Des retardataires cherchent leur place, les autres s'impatientent, un brouhaha monte légèrement vers le dôme. Avant de quitter la salle, il jette un dernier regard circulaire sur les spectateurs, le rideau, les lustres, les robes du soir. Pour la énième fois, il se dit que c'est à cause de tout ça que Lisa l'a quitté.
Sans hésiter sur le parcours, il emprunte divers couloirs, trouve l’agitation des coulisses et entre dans une loge sans y être invité.
Les yeux rivés dans leur reflet, l'acteur se passe un crayon noir sur les cils.

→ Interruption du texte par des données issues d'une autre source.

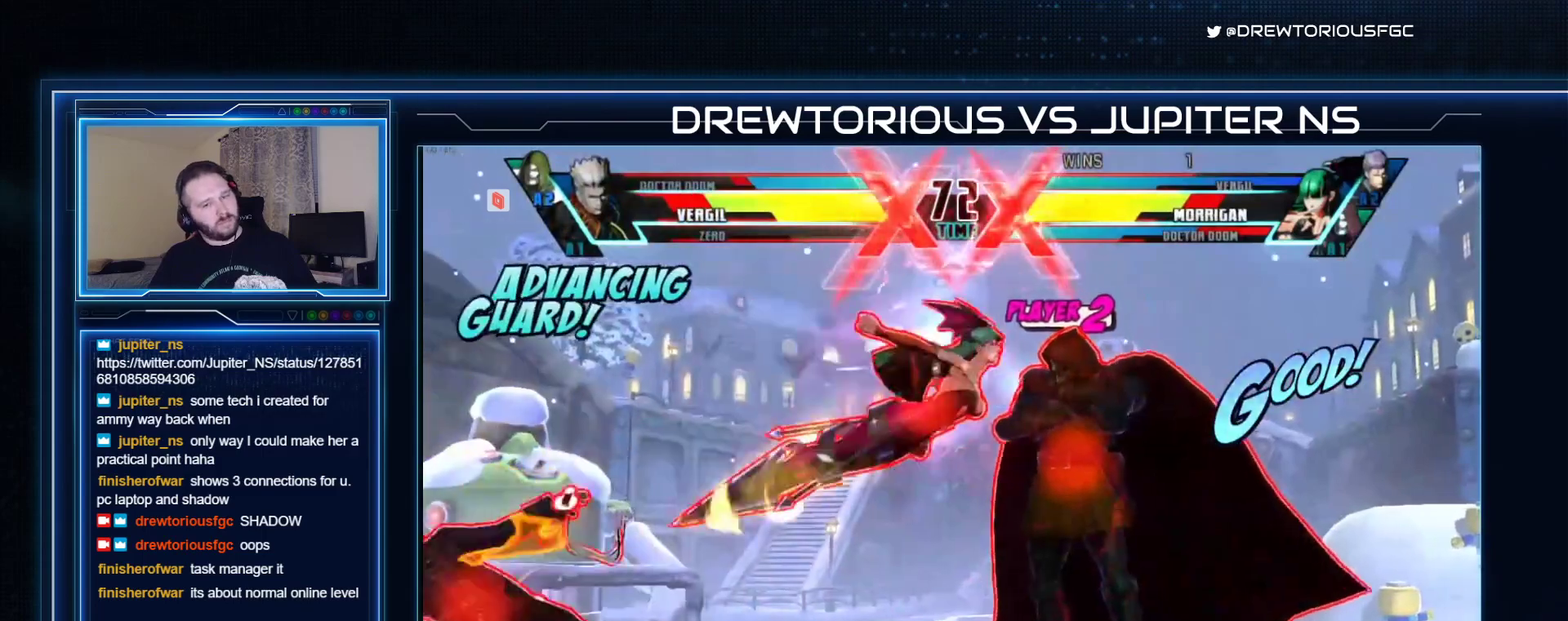
{"buttons": ["SQUARE", "TRIANGLE", "R1"], "left_stick": "left", "events": [[400, "left_stick", "left"], [467, "R1", "down"], [500, "SQUARE", "down"], [500, "TRIANGLE", "down"]]}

Il entrevoit la silhouette de Louis dans son miroir et se tourne, stupéfait.
– Stanick?
Louis dégage une chaise encombrée de vêtements et s'assoit.
– Qui vous a autorisé à entrer?
Louis ne répond pas, l'acteur hausse les épaules et reprend son maquillage.
– J'entre en scène dans cinq minutes.
– Cinq minutes, c'est énorme pour un acteur. En cinq minutes vous pouvez nous emmener très loin.
Penché vers le miroir, le menton en avant, l'acteur recouvre son visage de poudre avec des gestes rapides.